Exercise
Omit the images. Copy each entry word for word.

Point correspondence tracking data
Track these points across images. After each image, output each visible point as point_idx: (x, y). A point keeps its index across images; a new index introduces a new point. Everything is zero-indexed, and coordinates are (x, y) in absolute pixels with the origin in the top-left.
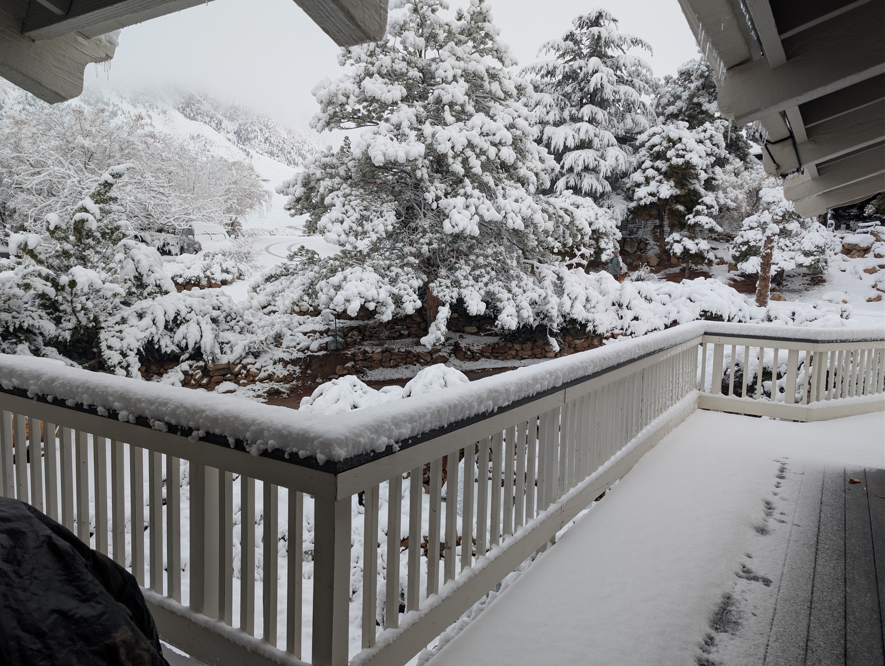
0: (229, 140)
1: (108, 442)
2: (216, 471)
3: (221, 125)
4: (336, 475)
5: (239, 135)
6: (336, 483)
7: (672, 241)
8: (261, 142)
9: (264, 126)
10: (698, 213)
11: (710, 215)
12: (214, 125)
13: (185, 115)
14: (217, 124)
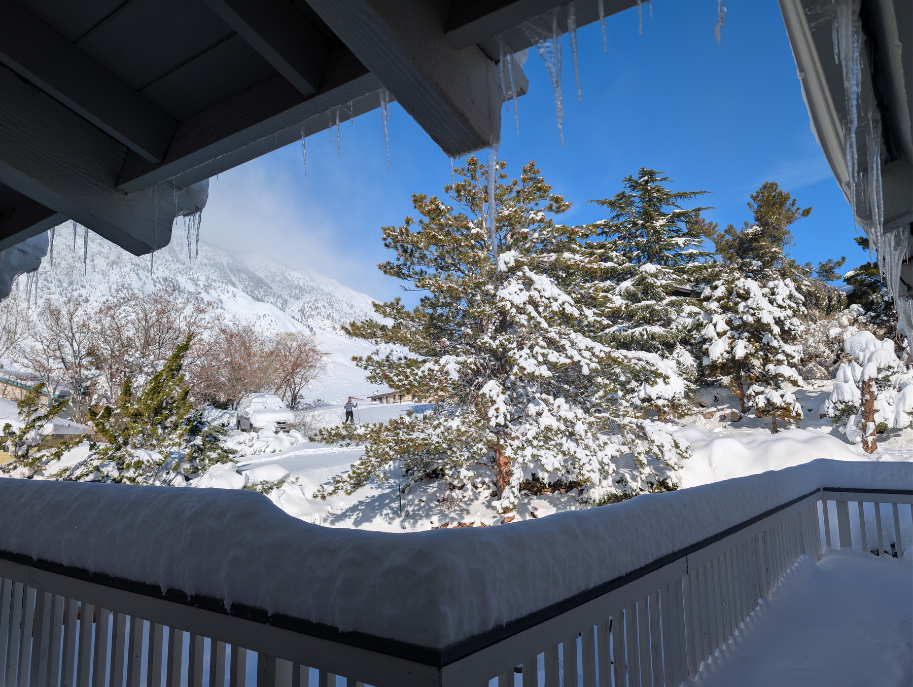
0: (294, 318)
1: (166, 630)
2: (289, 665)
3: (286, 304)
4: (440, 668)
5: (303, 313)
6: (440, 678)
7: (753, 394)
8: (324, 318)
9: (327, 303)
10: (779, 363)
11: (791, 365)
12: (279, 304)
13: (253, 298)
14: (283, 304)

Answer section
Track these points across images. After each image, output each visible point as point_idx: (x, y). A point keeps its index across images; a new index introduces a new point. Everything is zero-indexed, and coordinates are (x, y) in absolute pixels with the origin in the top-left.
0: (229, 140)
1: (108, 442)
2: (216, 471)
3: (221, 125)
4: (336, 475)
5: (239, 135)
6: (336, 483)
7: (672, 241)
8: (261, 142)
9: (264, 126)
10: (698, 213)
11: (710, 215)
12: (214, 125)
13: (185, 115)
14: (217, 124)
0: (294, 318)
1: (166, 630)
2: (289, 665)
3: (286, 304)
4: (440, 668)
5: (303, 313)
6: (440, 678)
7: (753, 394)
8: (324, 318)
9: (327, 303)
10: (779, 363)
11: (791, 365)
12: (279, 304)
13: (253, 298)
14: (283, 304)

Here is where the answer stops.